Altogether, the COPS have developed several interview questions, constructed and fielded four separate surveys concerning cannabis use and older adults. We also have written questions included in special modules featured in the Health and Retirement Study and the Framingham Studies.
COPS investigators also have extensive experience in analyzing large secondary datasets.
We analyzed data from the Behavioral Risk Factor Surveillance System (BRFSS) collected from 2016-2020 in 10 states that administered supplemental surveys to evaluate memory loss and cannabis use. Respondents aged 65 years and older who reported experiencing confusion or memory loss in the past year were twice as likely to report using cannabis in the last 30 days compared to those who did not report confusion or memory problems. We also linked BRFSS modules on informal caregiving and cannabis use and found that among younger individuals (18-49 years), informal caregiving was associated with higher odds of cannabis use, and in this group, higher prevalence of cannabis use was associated with more intensive care.

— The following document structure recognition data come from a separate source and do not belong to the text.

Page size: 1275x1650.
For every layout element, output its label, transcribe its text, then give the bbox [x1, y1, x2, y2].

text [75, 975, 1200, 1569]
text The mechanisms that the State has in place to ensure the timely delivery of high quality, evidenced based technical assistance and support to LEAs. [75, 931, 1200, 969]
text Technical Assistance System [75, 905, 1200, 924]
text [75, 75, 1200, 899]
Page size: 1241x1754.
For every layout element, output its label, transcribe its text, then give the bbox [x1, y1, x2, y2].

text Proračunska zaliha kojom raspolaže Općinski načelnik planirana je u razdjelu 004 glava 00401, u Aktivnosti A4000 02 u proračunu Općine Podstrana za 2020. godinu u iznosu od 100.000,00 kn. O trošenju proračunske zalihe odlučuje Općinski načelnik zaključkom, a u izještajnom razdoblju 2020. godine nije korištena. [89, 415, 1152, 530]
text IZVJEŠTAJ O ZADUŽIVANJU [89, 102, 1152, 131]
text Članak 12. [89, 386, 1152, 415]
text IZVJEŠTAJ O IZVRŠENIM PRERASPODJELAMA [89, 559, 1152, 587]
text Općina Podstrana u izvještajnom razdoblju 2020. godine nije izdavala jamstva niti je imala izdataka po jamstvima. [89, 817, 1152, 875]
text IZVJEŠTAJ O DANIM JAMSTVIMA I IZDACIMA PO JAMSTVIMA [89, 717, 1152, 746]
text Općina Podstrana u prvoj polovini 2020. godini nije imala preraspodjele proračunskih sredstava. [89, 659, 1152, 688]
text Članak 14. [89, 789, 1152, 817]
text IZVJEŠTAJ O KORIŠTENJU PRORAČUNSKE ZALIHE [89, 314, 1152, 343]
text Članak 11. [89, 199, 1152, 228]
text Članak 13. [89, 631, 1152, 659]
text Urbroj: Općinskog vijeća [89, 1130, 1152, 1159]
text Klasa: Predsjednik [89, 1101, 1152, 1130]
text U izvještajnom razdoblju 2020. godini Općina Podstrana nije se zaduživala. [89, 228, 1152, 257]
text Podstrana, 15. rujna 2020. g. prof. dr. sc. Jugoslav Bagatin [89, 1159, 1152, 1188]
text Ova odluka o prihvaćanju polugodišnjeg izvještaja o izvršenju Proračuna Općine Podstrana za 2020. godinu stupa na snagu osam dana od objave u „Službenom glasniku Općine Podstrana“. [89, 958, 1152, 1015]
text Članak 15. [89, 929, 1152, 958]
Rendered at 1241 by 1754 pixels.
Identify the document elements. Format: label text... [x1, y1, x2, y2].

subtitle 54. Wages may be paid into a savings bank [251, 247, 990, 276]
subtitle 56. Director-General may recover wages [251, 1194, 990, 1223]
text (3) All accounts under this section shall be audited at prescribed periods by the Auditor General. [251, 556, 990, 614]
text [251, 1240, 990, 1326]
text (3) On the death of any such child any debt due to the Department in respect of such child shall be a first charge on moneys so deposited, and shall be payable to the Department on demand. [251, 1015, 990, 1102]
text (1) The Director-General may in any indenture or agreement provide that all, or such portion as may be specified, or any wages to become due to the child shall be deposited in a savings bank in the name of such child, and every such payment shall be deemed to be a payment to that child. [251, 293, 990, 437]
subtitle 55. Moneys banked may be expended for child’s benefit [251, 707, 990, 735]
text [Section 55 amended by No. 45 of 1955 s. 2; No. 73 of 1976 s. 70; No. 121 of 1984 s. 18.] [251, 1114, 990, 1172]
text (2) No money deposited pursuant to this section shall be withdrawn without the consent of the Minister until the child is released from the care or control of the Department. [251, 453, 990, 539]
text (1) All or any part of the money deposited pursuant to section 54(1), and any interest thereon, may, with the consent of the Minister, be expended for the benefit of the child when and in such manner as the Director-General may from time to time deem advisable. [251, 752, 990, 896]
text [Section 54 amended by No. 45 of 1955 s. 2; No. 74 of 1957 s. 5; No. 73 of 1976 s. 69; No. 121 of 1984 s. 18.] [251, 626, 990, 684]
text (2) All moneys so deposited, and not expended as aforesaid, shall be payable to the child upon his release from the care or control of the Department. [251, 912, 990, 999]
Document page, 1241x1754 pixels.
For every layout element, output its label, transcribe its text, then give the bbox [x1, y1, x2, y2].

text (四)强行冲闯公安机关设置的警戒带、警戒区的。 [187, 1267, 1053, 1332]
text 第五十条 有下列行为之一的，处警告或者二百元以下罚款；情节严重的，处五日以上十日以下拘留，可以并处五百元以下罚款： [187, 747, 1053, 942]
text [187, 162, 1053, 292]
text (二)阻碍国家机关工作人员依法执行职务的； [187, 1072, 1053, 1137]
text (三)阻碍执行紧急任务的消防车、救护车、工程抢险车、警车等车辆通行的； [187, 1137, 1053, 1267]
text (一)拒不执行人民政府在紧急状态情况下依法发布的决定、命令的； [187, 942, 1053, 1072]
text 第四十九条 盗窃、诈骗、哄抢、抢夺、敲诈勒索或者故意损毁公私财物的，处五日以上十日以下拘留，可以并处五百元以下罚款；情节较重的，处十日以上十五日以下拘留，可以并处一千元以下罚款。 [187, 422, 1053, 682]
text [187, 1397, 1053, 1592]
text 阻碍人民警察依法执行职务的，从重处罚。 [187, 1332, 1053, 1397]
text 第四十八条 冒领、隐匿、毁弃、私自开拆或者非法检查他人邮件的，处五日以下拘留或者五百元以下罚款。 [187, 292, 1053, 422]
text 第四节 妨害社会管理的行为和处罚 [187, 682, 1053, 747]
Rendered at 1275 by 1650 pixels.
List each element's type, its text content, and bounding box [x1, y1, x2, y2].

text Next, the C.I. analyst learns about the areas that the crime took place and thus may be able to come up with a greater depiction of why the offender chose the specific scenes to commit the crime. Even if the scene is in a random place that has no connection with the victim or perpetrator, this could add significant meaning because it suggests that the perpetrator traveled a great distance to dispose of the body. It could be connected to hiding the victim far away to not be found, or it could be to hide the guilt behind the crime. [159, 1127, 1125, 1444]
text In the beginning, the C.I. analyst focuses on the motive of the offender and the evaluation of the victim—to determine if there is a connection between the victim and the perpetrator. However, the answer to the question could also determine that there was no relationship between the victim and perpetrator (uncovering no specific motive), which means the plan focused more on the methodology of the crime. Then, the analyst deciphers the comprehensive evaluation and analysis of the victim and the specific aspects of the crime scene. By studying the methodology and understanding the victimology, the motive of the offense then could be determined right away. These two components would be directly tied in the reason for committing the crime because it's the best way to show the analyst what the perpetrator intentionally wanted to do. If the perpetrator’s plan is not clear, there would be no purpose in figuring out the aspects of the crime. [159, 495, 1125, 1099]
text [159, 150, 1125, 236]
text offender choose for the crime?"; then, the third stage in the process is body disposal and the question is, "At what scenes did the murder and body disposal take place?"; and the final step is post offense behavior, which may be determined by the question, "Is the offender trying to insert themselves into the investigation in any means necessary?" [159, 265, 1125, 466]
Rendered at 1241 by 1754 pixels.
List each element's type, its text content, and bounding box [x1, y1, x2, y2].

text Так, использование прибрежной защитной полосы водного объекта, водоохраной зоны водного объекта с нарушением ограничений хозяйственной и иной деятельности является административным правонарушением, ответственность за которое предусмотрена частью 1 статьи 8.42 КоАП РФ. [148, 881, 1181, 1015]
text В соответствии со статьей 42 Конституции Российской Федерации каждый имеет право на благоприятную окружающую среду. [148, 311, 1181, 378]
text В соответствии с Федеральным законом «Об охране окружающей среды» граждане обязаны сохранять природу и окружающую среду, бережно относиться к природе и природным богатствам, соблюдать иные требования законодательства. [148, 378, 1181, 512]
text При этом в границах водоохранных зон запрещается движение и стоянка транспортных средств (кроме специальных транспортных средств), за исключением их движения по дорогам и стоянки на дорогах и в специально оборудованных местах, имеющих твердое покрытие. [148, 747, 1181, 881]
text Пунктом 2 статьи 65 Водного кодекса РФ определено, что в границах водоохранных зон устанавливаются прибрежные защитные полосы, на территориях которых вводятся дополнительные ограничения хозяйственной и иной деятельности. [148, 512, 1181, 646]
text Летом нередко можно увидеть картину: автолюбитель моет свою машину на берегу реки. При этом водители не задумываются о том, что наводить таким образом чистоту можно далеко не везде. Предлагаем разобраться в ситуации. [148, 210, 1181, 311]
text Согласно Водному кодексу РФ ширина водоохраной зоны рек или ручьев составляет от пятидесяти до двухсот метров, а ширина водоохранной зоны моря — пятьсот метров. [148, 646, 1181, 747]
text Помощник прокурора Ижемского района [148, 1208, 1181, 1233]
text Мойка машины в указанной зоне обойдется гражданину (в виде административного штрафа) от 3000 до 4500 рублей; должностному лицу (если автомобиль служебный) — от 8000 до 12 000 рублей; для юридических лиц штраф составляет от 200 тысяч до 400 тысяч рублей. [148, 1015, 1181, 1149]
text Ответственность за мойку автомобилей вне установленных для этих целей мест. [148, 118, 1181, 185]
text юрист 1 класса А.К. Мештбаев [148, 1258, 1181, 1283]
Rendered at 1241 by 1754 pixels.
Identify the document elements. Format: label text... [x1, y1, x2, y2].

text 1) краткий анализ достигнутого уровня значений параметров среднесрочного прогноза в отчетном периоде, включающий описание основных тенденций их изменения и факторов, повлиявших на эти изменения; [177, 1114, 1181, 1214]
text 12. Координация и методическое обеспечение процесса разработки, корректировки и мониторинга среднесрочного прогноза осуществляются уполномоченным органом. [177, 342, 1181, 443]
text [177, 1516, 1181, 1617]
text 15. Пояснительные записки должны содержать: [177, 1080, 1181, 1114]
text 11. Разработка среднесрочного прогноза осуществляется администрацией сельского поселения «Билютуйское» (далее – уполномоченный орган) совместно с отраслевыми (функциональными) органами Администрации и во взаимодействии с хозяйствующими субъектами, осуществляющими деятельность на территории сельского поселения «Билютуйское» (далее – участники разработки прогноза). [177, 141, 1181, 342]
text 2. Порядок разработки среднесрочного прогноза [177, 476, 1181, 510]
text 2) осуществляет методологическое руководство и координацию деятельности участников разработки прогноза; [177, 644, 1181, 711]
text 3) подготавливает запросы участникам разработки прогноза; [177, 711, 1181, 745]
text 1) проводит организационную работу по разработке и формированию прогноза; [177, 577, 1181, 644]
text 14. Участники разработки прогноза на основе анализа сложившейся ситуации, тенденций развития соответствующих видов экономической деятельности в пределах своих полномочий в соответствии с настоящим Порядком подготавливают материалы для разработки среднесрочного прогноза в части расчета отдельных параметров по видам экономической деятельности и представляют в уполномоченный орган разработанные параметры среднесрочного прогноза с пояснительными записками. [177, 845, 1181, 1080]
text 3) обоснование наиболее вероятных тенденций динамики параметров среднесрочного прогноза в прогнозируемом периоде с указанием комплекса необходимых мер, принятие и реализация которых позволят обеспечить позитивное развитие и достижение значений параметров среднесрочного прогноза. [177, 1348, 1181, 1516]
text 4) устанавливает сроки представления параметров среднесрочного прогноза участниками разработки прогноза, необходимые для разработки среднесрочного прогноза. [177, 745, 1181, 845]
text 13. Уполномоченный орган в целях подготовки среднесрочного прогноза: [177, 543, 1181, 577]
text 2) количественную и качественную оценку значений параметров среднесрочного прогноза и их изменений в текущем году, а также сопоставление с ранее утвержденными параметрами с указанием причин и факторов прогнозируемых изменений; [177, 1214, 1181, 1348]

With data from the 2018 Health and Retirement Study Cannabis module completed by 1,372 respondents aged 50 years and older, we distinguished current cannabis users from those who have never used and those who have some prior use. We then linked with 2018 and 2016 core data from the Health and Retirement Study and used multinomial regressions to identify associations among current cannabis use, attitudes about cannabis, place of residence, as well as current (2018) and past (2016) medical conditions, pain and sleep issues. We also examined associations among cannabis use, inpatient hospital stays and outpatient medical visits.
Our current analysis of the 2019 and 2021 California Health Interview Surveys has revealed that ICPs were more likely to use cannabis than non-care partners and as many as one of every four ICPs indicated they provided care for PLwD.